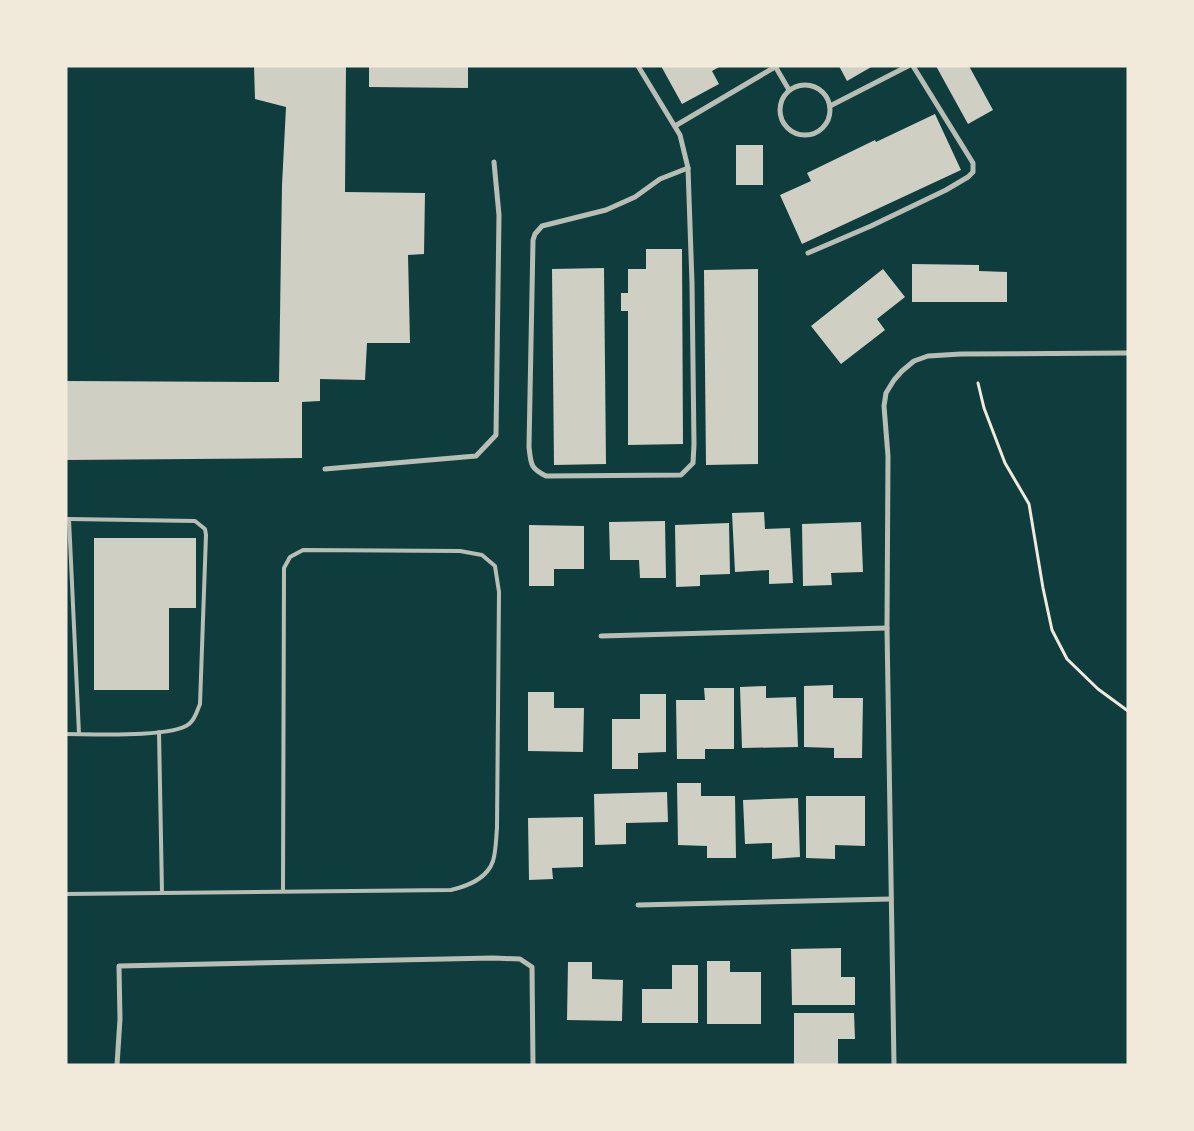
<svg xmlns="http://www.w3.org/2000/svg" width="1194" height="1131" font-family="Roboto,sans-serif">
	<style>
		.building { fill: #cfcfc3 }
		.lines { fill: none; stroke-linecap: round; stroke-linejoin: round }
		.path { stroke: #f1e9da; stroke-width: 3 }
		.service { stroke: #b8beb3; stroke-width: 4 }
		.minor { stroke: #b8beb3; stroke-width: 5 }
	</style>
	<rect width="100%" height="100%" fill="#0f3d3e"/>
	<!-- building -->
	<g class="building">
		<polygon points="254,66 346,66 345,192 425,193 424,254 408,255 410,343 367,343 365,380 320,379 320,401 302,402 302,458 66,460 66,381 279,382 282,185 286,107 255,99"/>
		<polygon points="369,66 468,66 468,88 369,87"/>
		<polygon points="661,66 721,66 712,71 719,84 682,104"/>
		<polygon points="839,66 873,66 847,81"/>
		<polygon points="936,66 969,66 993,110 968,124"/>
		<polygon points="935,114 961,170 802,244 780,195 811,181 807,173 875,140 876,142"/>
		<rect x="736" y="145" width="27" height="40"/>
		<polygon points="646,249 682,249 683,444 628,445 628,311 621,311 621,293 628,293 628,269 646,269"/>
		<polygon points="912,264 979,265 979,271 1007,272 1007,302 912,302"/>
		<polygon points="604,268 606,464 554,465 552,269"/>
		<polygon points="758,269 758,464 706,465 704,270"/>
		<polygon points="883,269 905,297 877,319 885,330 841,364 811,326"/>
		<polygon points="764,512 765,529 790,528 793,583 769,584 769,570 735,572 732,513"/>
		<polygon points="665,521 666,578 640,578 639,560 610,560 609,522"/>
		<polygon points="861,522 863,572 831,573 832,585 803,586 802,524"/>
		<polygon points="729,523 730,574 700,575 700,586 676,587 675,525"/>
		<polygon points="529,525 584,526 584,569 554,569 554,586 529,586"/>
		<polygon points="94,538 196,538 196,608 169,608 169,690 94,690"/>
		<polygon points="833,685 833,698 863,698 862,758 834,758 834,748 804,747 804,686"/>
		<polygon points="766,686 766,698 796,697 798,747 742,748 740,687"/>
		<polygon points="704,688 734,688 734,749 705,749 705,759 677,759 676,700 705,700"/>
		<polygon points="528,692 554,692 554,708 584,708 583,752 528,751"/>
		<polygon points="640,694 666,694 666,752 638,753 638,769 612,769 612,719 640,719"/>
		<polygon points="677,783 701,783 701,796 735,796 736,858 707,858 707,846 678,845"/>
		<polygon points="667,792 668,822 626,823 626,844 595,845 594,794"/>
		<polygon points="806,796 865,796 865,846 835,845 835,859 806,858"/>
		<polygon points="798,798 800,857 772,859 772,843 745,844 743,800"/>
		<polygon points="583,817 583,867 552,868 553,879 529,880 528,818"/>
		<polygon points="841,948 841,977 855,977 855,1005 792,1005 791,949"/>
		<polygon points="707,961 730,961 730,972 761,972 761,1024 707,1024"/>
		<polygon points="568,962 592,962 592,979 623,980 622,1021 567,1020"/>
		<polygon points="672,965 698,965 698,1023 642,1023 642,989 672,989"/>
		<polygon points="794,1013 854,1013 855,1039 838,1039 838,1065 794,1065"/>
	</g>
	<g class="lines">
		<!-- path -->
		<polyline class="path" points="978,383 984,408 1005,463 1029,504 1043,588 1052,630 1067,659 1098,689 1128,711"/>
		<!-- service -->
		<g class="service">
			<polyline points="66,519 69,519 79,734"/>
			<polyline points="159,732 162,893"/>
			<path d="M 66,734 C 91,734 172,738 189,724 C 195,720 197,711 200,704 L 206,535 L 205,529 L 195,521 L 69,519"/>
			<path d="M 66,894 L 451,890 C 468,886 487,879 493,861 C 496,851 496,839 497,828 L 499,592 L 495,566 L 482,555 L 460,551 L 303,550 L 290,557 L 284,568 L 283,891"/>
		</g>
		<!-- minor -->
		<g class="minor">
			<polyline points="638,66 680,135 688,168"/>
			<polyline points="775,66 789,90"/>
			<circle cx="805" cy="110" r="25"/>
			<polyline points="830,106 908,66"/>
			<polyline points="675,126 775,67"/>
			<path d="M 688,168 L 692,283 L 694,445 L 693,463 L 681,475 L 546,476 C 530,468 531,464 529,447 L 533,240 L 535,234 L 542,226 L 606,210 L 635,197 L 660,179 Z"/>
			<polyline points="808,253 871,226 946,190 968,177 973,172 973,163 913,66"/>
			<polyline points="325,469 476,456 496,435 499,215 494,162"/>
			<polyline points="601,636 887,628"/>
			<polyline points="638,905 891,899"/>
			<polyline points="117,1065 120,1019 119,966 493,958 520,959 532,967 533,1065"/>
			<polyline points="894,1065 887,628 888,456 884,406 886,393 894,380 902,371 914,361 928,356 961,354 1128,353"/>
		</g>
	</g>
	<!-- border -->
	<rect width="1194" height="1131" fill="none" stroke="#f1e9da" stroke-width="135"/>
</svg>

━━━━━━━━━━━━━━━━━━━━

[TO DO]
Copy out each line of the entries that holds "lines".

[EXERCISE SOLUTION]
		.lines { fill: none; stroke-linecap: round; stroke-linejoin: round }
	<g class="lines">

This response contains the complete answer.